Regarding infectious diseases there, TB is prevalent among the Indian population, especially the children. Pablo also said that giardia (intestinal parasite) and ascaris (intestinal worm) are also prevalent.

They have also recently discovered an as-yet undescribed gastrointestinal parasite which somehow affects the blood vessels in this region; they call it some type of "angistrongylus", and appear to be able to diagnose it by blood test, but there is no known treatment for it yet.

Pablo is greatly loved and respected by the entire community. He had just stopped smoking, and frequently took small breaks from his work in the hospital to run across the street (dirt road) to one of the little cafes to drink a cup of black coffee when he felt the cigarette urge. I followed him over there on one of his breaks, and as soon as he sat down, two little boys, about 6 years old, came running up to him.
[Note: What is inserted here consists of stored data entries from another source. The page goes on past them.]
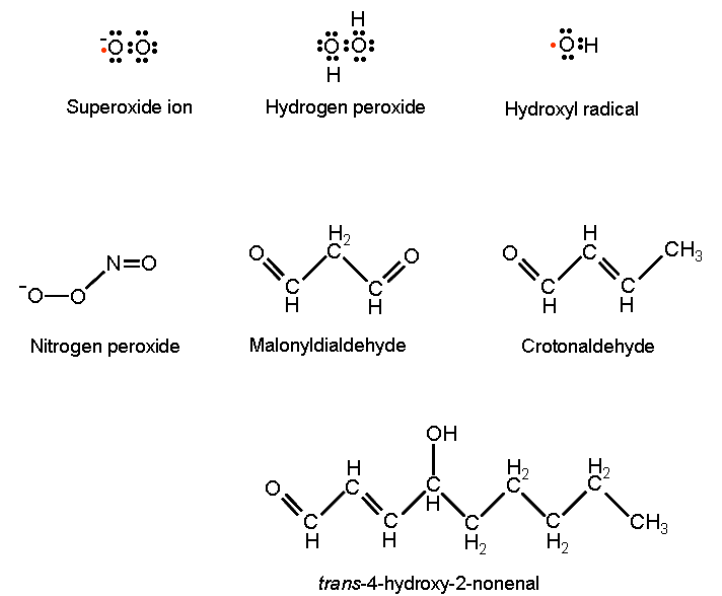
Figure 1. Lewis formulas of reactive oxygen and nitrogen species and structural formulas of lipid peroxidation products responsible for DNA modifications with miscoding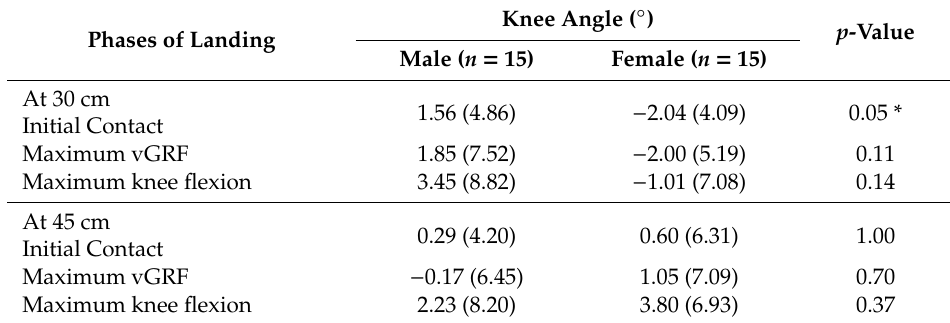
Table 2. Knee angle during phases of landing from 30 cm and 45 cm heights across male and female university athletes ( n = 30).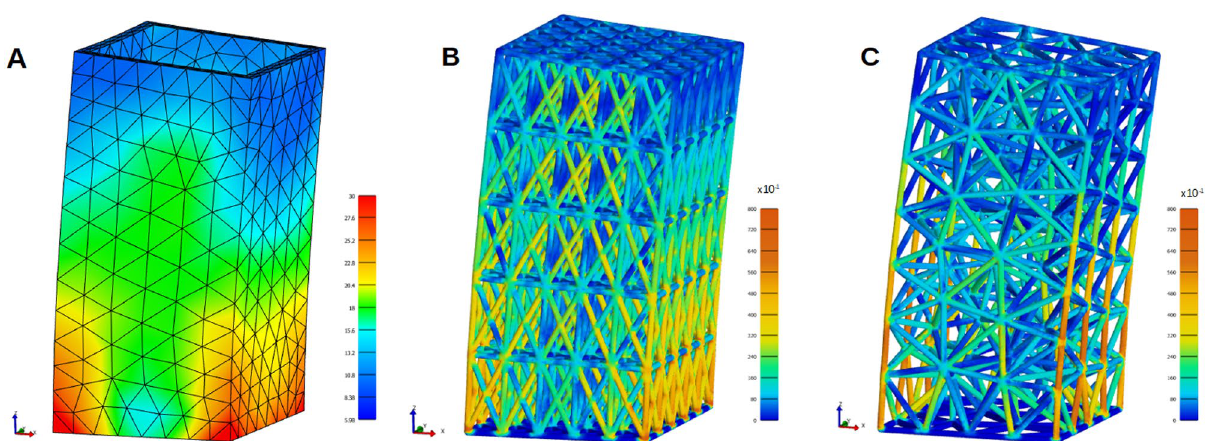
Figure 16. Bending stress (von Mises) and deformation of ( A ) the original solid/shell, ( B ) a high density lattice, and ( C ) a mid-density HGon (8 × 5). Note the high stress concentrations at the lower lattice ( B ) base joints which do not appear in the HGon meta-structure. Deformations are magnified 5× for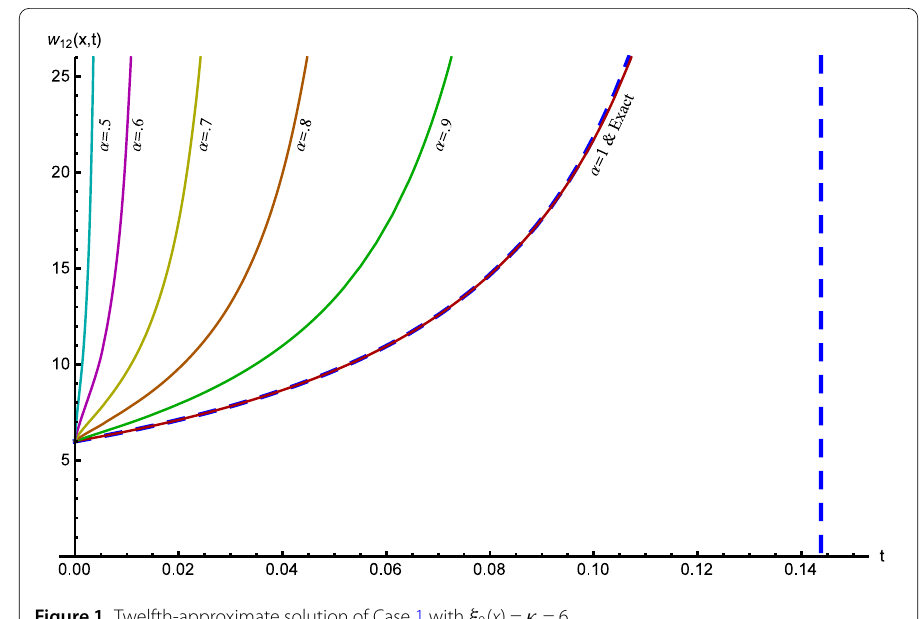
Figure 1 Twelfth-approximate solution of Case 1 with ξ 0 ( x ) = κ =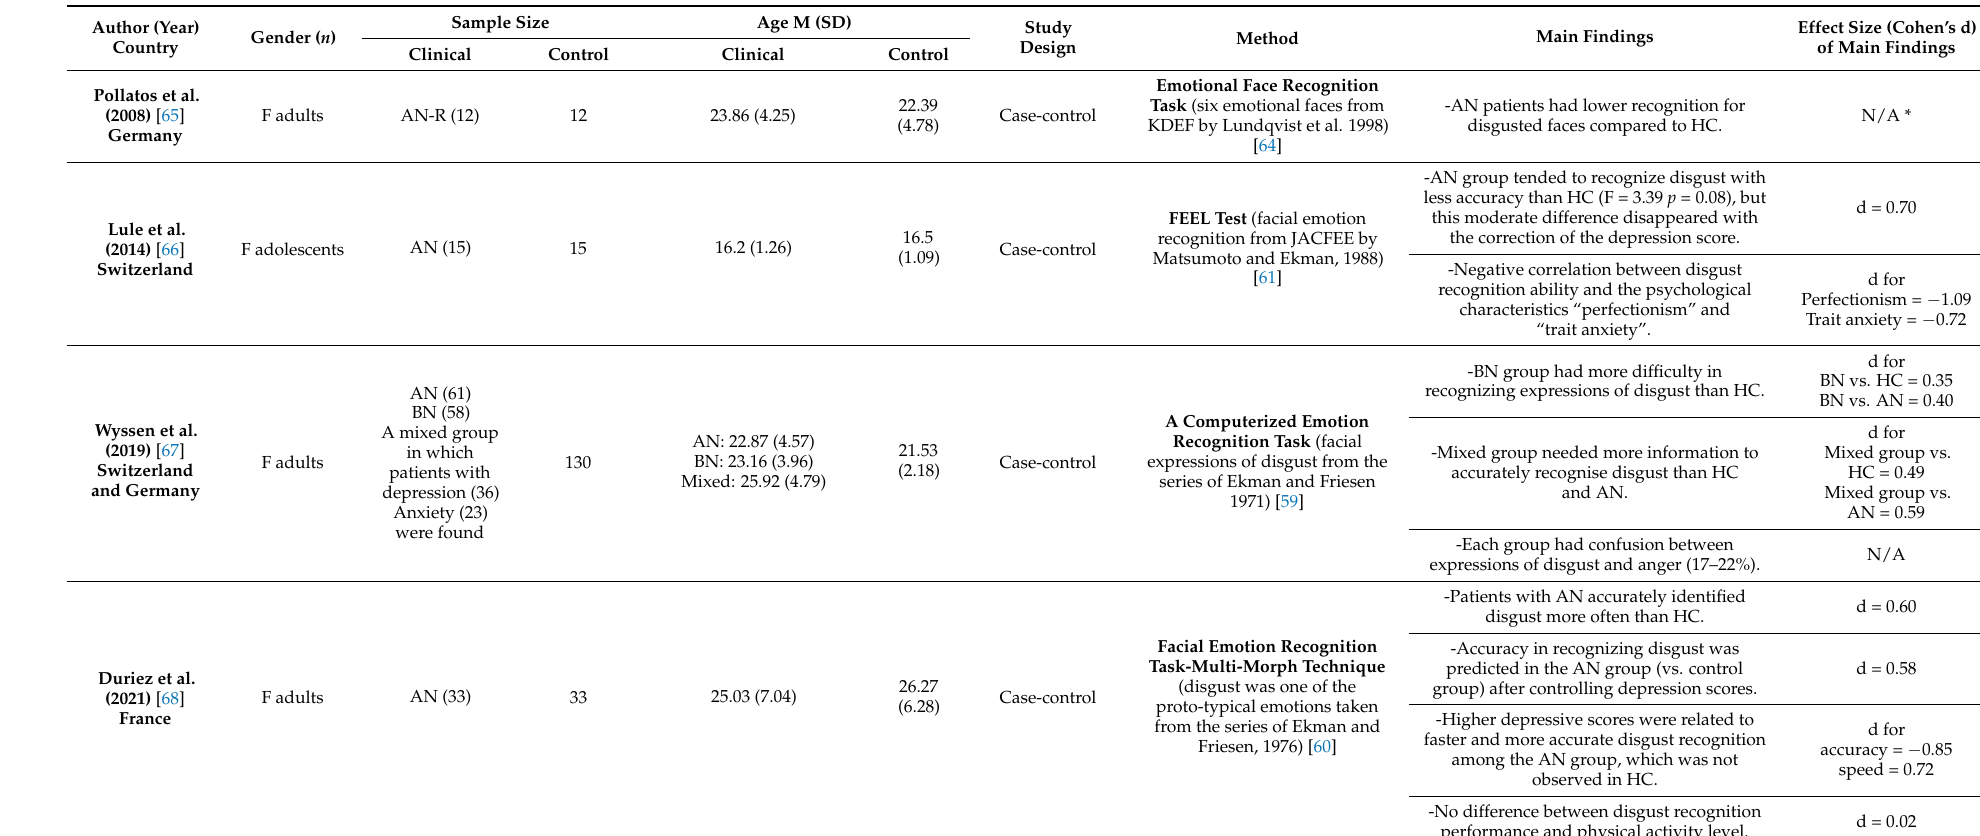
Table 3. A summary of studies using experimental tasks to measure cognitive–emotional aspects of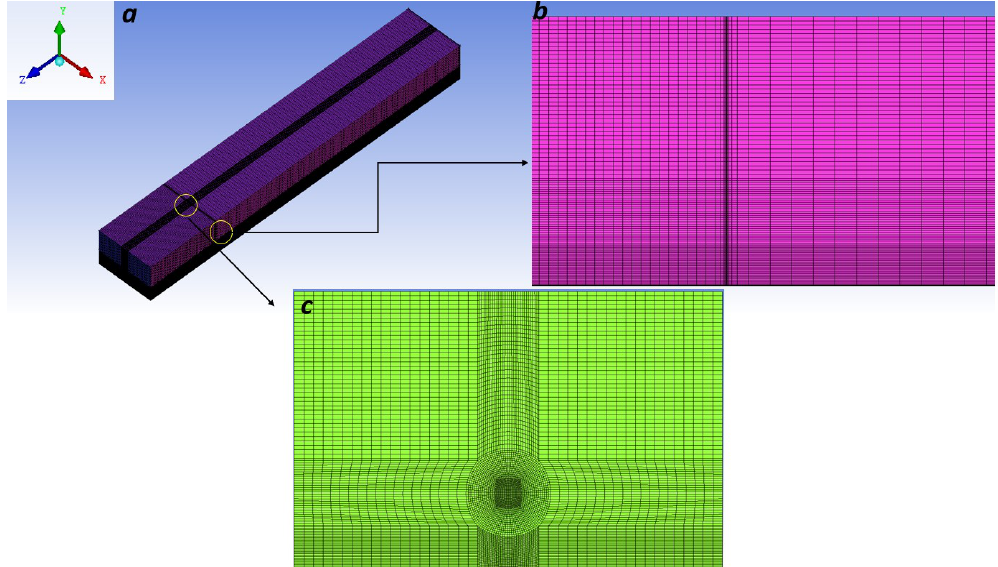
Figure 12. The domain mesh ( a ) isometric view ( b ) side view of the domain at the disk ( c )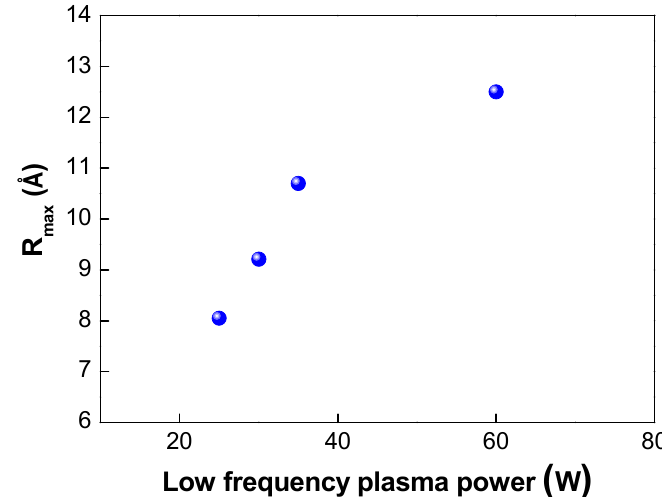
Figure 7. Changes in Rmax under different low plasma powers.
One had hurt his finger the day before, and it was quite swollen and red. It was clear that Pablo's work never ends...I was so impressed with how dedicated he is.

It was helpful for me to actually see the hospital, meet the doctors, and see the equipment they had (or didn't have). I do plan to return next year, and will spend the next few months trying to arrange for more supplies to be delivered. It was actually true, they did need literally everything. There are not enough gurneys,beds or cribs, there are no trays for the beds, they need wheelchairs, crutches, IV infusion pumps, at least one working EKG machine, and of course, basic medicines. I'll see what I can arrange. If anyone reading this is interested in helping, do let me know.